Housing File 15 「y-Y HOUSE」

陽光を求めた3階リビングの家、らせん階段を透過する都市の光

Y字柱が支える傾斜屋根
西側の窓サッシは、採光のため極力細く計画。斜めの骨組み(丸鋼)の落とす影が、部屋に表情を生む。室内を明るく見せるため、床材は白肌のパイン材、家具はシナ合板を使用
らせん階段による公・私室の立体分離
写真正面は作業スペース。左はトイレ。作業スペースの背板のブルーが、室内のアクセントとなっている。デッキ部分のFRPグレーチングは、トップライトの光を下階へ導く
「見せる」浴室&洗面室
ショーウインドー感覚で、白で統一された浴室&洗面室。ロールスクリーンを下ろせば、視線を遮ることができる
外と内の融合空間
戸外と段差のない玄関は、現代風の土間。ガレージ(写真奥)の引き戸を開ければ、玄関は半ば戸外空間となる
セットバックしたガレージ
道路の幅が狭いため、隣家の車の出し入れを考慮し、ガレージを1.2メートルセットバック。西面の折りたたみ戸と北面の引き戸ともに全開閉が可能
街と融合する住宅
道路に面したガラス張りの建物は、自己主張しながらも街と一体化する。建物は、意匠上できるだけ目立たぬよう、東側の太い柱(150×150)と、西側の細い柱(100×100)のH型鋼で支えている

 横浜市のほぼ中心、住宅と工場が混在する地域。施主は30代半ば、夫婦ともにコンピューター関係の仕事に就き、昨年初めにお子さんが生まれたばかりの3人家族です。立地は、南側と東側を隣接する建物にふさがれているため、限られた日照をいかに室内に採り入れることができるか、それが設計上、最大のポイントとなりました。

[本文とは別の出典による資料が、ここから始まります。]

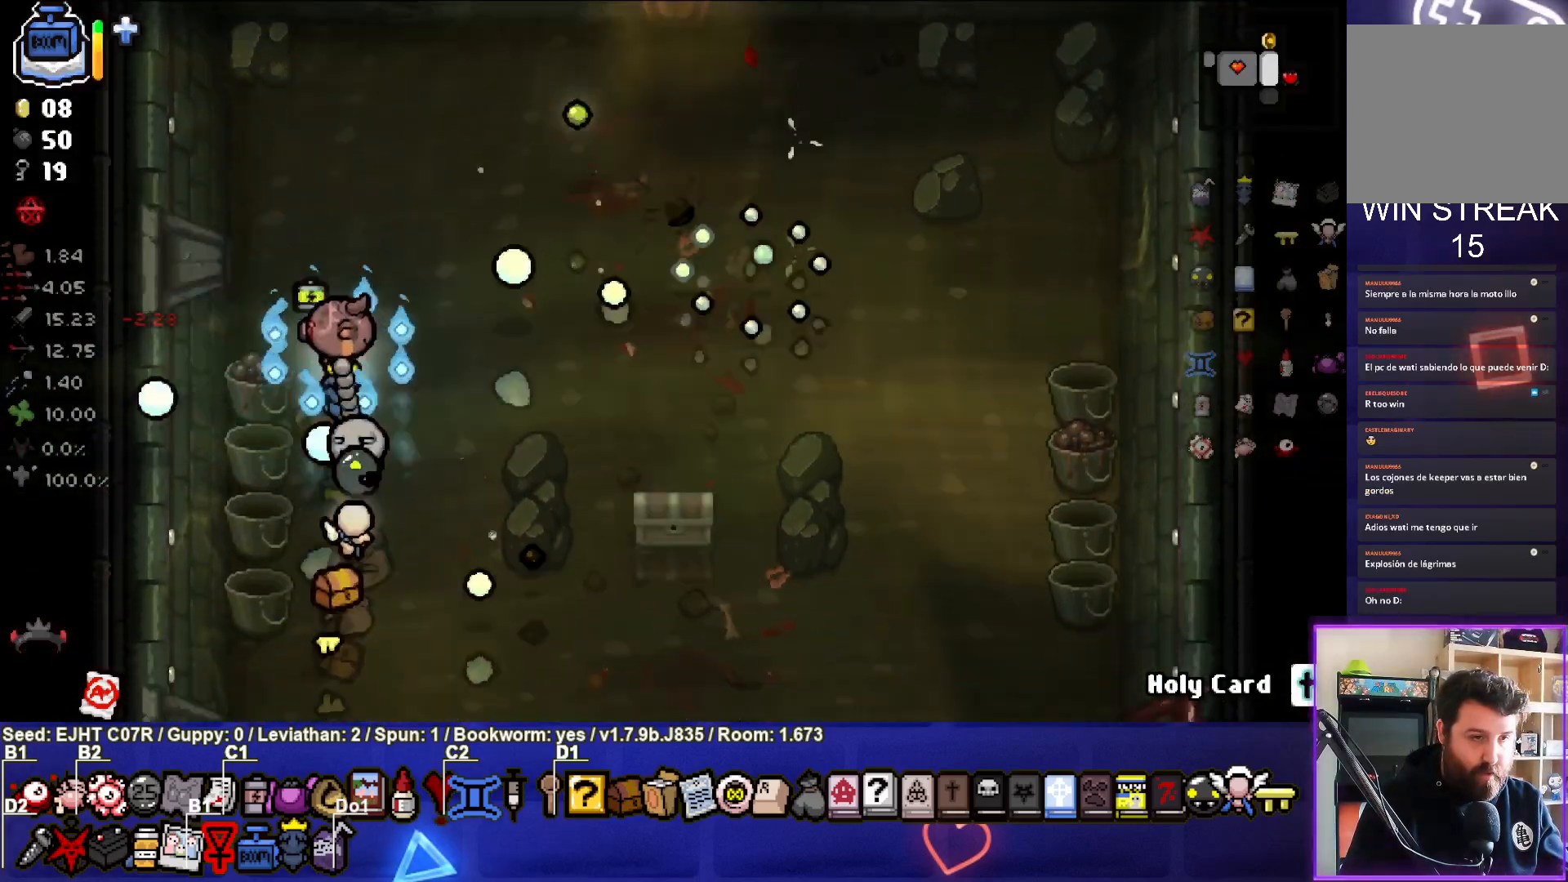
{"buttons": [], "left_stick": "up-left", "right_stick": "center", "events": [[100, "left_stick", "up-left"]]}
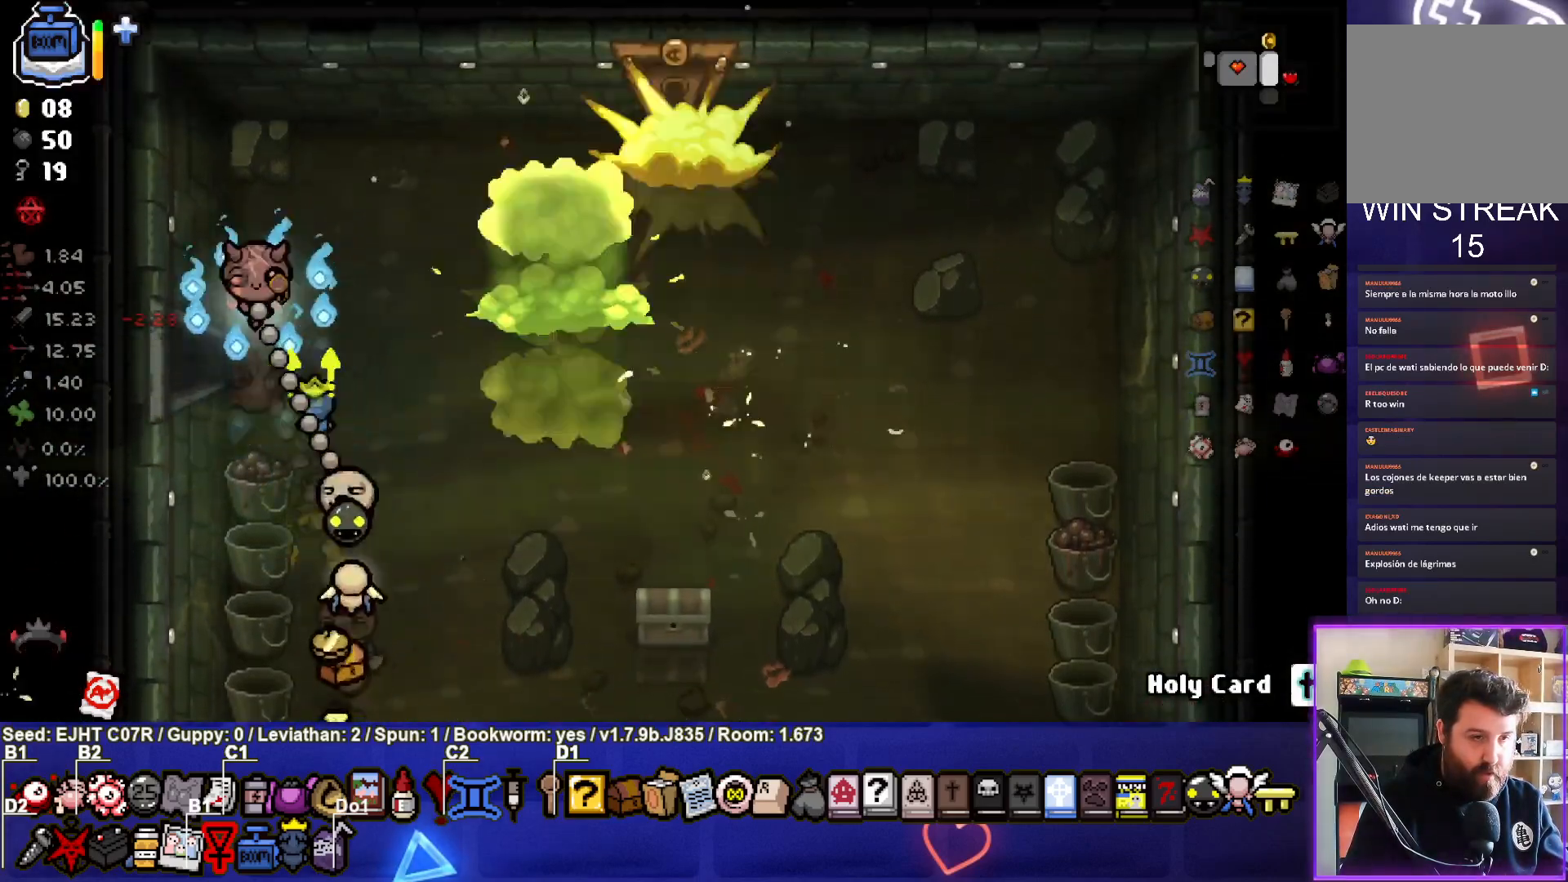
{"buttons": [], "left_stick": "up-right", "right_stick": "center", "events": [[117, "left_stick", "center"], [483, "left_stick", "up-right"]]}
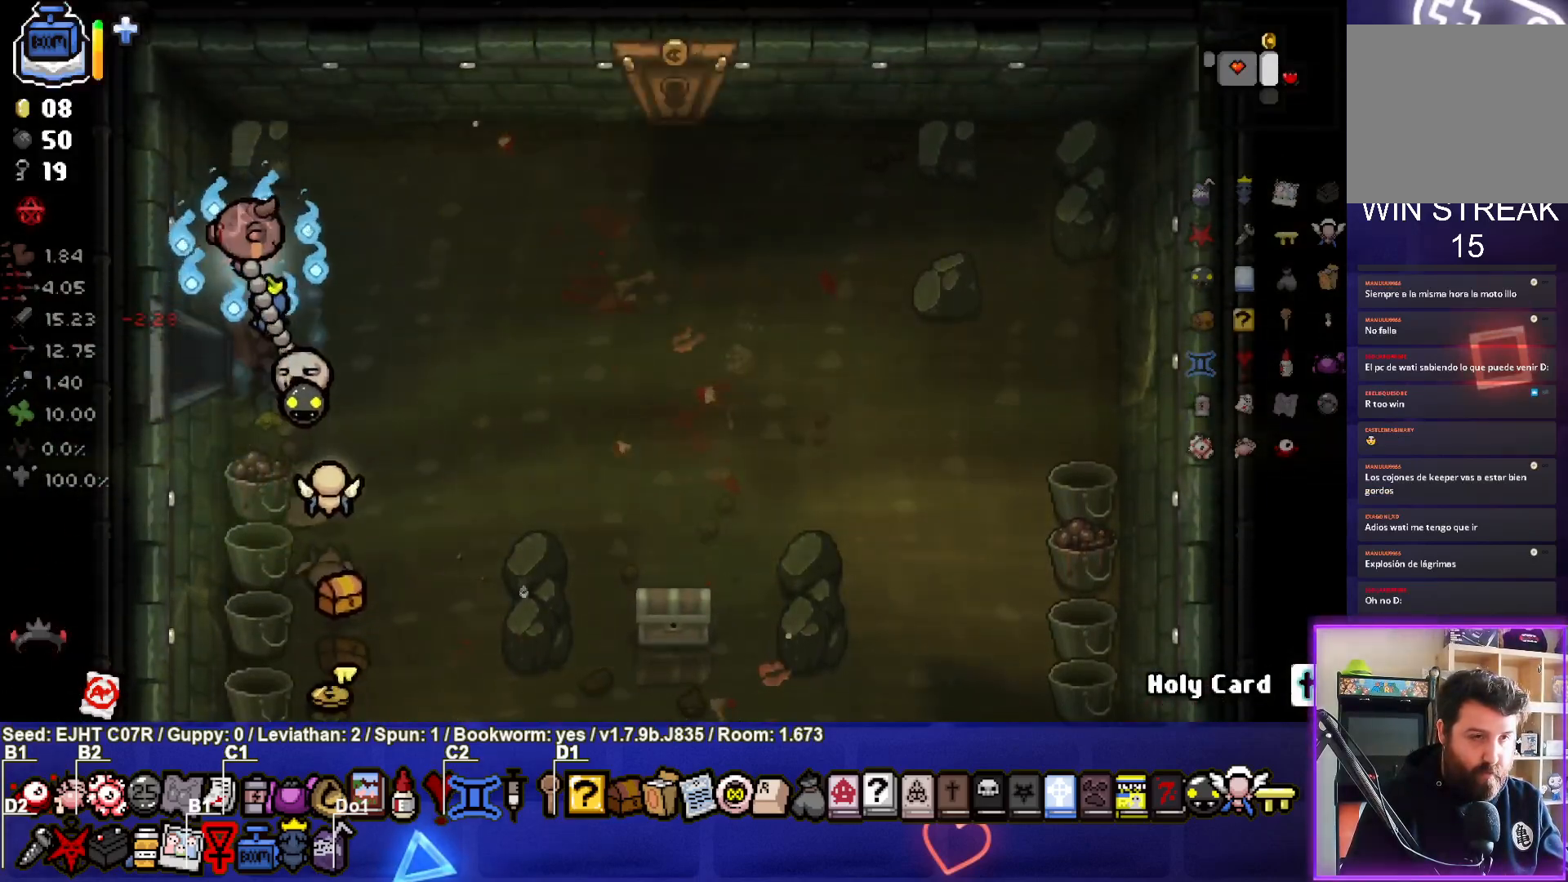
{"buttons": [], "left_stick": "up-right", "right_stick": "center", "events": []}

 住宅密集地にあって、かろうじて道路に面した北面と西面。北側からの日射は期待できないため、西側からの日照が得られ、採光上有利な最上階の3階をリビングスペースとしました。その上で、西側を高くした傾斜屋根とし、壁の上にガラスをはめ込んだ大きな窓を設置しました。

 採光のため、窓枠にはできるだけ細いサッシを使用し、屋根の重みは、サッシに沿ったロッドを含む、変形Y字柱によって、壁の躯体へ吸収させています。この断面形状から「y-Y HOUSE」のネーミングが生まれました。


  住戸のプラン構成は、らせん階段を垂直コアとして、居室空間とユーティリティー空間を各階とも分離しました。3階はリビングと作業スペース、キッチン、トイレ。2階は寝室と浴室、洗面室に、それぞれ分離しています。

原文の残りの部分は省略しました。